_Exercise prompt_
Wherever the line with "investment, 4: 10 -> 0" sits in the listing below, transcribe from it up to and including the line with "20220316 ag: 0 -> 20", exactly, and leave the remaining lines out.

-- Data for this task follows --

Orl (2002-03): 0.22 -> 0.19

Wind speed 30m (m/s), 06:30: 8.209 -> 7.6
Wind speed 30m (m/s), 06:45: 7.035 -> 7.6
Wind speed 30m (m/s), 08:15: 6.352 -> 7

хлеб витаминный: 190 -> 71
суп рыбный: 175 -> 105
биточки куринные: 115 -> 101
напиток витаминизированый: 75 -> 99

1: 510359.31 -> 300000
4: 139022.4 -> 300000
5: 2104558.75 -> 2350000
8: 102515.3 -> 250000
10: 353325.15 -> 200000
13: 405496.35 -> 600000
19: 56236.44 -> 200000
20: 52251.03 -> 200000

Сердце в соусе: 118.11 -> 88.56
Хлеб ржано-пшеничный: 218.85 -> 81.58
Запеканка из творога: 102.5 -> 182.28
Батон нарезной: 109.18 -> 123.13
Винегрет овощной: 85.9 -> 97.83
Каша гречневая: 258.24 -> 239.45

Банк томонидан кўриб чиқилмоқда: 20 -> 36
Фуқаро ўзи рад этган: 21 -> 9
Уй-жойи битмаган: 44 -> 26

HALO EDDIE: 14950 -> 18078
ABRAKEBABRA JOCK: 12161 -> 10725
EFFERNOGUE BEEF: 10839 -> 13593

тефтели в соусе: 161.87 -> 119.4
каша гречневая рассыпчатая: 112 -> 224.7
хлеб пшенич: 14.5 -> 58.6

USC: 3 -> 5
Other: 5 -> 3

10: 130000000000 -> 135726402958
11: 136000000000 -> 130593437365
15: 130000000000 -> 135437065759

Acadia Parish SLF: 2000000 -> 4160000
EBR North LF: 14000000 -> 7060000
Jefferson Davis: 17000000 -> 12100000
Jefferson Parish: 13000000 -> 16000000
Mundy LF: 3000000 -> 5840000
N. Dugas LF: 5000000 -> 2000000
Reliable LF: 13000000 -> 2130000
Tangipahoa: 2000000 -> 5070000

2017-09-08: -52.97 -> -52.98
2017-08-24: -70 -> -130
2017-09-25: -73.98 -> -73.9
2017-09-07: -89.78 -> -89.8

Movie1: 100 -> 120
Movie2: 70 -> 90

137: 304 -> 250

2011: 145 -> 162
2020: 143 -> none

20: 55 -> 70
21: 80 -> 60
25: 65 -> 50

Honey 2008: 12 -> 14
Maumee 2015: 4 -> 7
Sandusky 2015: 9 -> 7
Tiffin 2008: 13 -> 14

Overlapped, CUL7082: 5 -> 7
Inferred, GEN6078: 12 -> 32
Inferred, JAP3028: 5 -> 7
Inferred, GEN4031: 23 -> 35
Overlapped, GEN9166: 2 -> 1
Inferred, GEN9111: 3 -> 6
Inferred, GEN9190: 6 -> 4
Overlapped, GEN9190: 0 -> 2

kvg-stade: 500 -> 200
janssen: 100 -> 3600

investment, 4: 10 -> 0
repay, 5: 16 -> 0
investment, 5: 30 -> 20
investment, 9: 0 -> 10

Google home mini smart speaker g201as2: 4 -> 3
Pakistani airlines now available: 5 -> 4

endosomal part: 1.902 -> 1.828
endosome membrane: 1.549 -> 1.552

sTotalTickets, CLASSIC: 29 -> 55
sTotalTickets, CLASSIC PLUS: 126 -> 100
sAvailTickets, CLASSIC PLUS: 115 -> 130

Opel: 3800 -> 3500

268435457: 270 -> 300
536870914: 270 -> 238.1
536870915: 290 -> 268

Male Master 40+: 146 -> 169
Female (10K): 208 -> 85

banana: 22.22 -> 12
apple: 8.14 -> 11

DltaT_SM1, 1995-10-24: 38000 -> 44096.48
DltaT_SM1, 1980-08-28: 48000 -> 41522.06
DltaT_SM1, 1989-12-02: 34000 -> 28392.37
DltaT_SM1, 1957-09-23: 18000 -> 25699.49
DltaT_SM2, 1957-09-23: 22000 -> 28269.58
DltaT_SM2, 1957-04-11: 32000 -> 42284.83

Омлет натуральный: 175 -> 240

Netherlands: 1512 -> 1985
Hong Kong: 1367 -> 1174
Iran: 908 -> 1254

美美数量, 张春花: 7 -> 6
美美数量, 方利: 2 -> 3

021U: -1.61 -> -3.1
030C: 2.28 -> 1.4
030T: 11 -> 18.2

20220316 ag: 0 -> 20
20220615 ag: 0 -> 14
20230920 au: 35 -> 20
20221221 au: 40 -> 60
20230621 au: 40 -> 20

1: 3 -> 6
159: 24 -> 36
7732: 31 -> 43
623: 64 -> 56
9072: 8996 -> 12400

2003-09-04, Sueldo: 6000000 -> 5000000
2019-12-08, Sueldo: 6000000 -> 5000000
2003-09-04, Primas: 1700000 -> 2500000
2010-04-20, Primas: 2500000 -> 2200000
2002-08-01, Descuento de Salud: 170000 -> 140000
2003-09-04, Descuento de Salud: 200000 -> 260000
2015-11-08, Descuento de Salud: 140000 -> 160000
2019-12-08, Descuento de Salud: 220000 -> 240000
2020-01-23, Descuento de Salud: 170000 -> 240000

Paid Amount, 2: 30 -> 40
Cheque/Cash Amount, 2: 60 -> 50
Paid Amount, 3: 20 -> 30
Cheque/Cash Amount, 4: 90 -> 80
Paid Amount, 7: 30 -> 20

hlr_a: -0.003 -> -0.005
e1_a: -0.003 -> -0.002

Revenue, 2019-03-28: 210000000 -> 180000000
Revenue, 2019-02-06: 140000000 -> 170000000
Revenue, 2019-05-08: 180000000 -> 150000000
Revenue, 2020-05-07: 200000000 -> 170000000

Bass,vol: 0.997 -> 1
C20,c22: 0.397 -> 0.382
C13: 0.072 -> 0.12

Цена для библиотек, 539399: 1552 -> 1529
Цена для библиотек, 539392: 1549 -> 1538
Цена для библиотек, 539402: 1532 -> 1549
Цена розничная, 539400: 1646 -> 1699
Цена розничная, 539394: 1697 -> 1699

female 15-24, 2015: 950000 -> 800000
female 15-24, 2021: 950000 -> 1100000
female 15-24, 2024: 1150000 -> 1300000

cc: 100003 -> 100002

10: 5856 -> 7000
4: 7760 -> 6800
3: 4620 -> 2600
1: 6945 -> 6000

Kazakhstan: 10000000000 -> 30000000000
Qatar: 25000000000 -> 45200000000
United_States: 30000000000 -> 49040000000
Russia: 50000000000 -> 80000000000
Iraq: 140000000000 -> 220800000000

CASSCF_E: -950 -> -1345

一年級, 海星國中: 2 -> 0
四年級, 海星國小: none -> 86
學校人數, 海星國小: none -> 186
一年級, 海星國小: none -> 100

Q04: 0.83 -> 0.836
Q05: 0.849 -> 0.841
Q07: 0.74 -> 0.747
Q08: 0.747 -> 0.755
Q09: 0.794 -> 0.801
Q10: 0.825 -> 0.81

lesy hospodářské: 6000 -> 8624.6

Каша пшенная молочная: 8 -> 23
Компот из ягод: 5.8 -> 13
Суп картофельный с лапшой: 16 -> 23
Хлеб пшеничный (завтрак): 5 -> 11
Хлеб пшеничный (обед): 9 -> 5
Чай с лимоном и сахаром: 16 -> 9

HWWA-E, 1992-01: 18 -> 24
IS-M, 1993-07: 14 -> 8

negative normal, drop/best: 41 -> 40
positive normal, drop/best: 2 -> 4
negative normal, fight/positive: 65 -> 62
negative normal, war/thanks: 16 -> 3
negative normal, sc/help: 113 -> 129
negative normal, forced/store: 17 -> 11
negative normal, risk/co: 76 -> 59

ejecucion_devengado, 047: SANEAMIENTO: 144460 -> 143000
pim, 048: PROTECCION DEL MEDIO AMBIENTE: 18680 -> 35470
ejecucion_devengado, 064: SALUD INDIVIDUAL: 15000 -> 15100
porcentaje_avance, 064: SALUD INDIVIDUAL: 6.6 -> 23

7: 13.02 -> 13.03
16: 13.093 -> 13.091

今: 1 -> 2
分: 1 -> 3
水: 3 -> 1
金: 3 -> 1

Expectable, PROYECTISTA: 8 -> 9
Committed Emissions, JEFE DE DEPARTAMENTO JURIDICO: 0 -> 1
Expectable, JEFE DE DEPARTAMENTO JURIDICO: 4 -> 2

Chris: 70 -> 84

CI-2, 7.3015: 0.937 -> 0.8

-- Data for this task concluded --

_Result for this exercise_
investment, 4: 10 -> 0
repay, 5: 16 -> 0
investment, 5: 30 -> 20
investment, 9: 0 -> 10

Google home mini smart speaker g201as2: 4 -> 3
Pakistani airlines now available: 5 -> 4

endosomal part: 1.902 -> 1.828
endosome membrane: 1.549 -> 1.552

sTotalTickets, CLASSIC: 29 -> 55
sTotalTickets, CLASSIC PLUS: 126 -> 100
sAvailTickets, CLASSIC PLUS: 115 -> 130

Opel: 3800 -> 3500

268435457: 270 -> 300
536870914: 270 -> 238.1
536870915: 290 -> 268

Male Master 40+: 146 -> 169
Female (10K): 208 -> 85

banana: 22.22 -> 12
apple: 8.14 -> 11

DltaT_SM1, 1995-10-24: 38000 -> 44096.48
DltaT_SM1, 1980-08-28: 48000 -> 41522.06
DltaT_SM1, 1989-12-02: 34000 -> 28392.37
DltaT_SM1, 1957-09-23: 18000 -> 25699.49
DltaT_SM2, 1957-09-23: 22000 -> 28269.58
DltaT_SM2, 1957-04-11: 32000 -> 42284.83

Омлет натуральный: 175 -> 240

Netherlands: 1512 -> 1985
Hong Kong: 1367 -> 1174
Iran: 908 -> 1254

美美数量, 张春花: 7 -> 6
美美数量, 方利: 2 -> 3

021U: -1.61 -> -3.1
030C: 2.28 -> 1.4
030T: 11 -> 18.2

20220316 ag: 0 -> 20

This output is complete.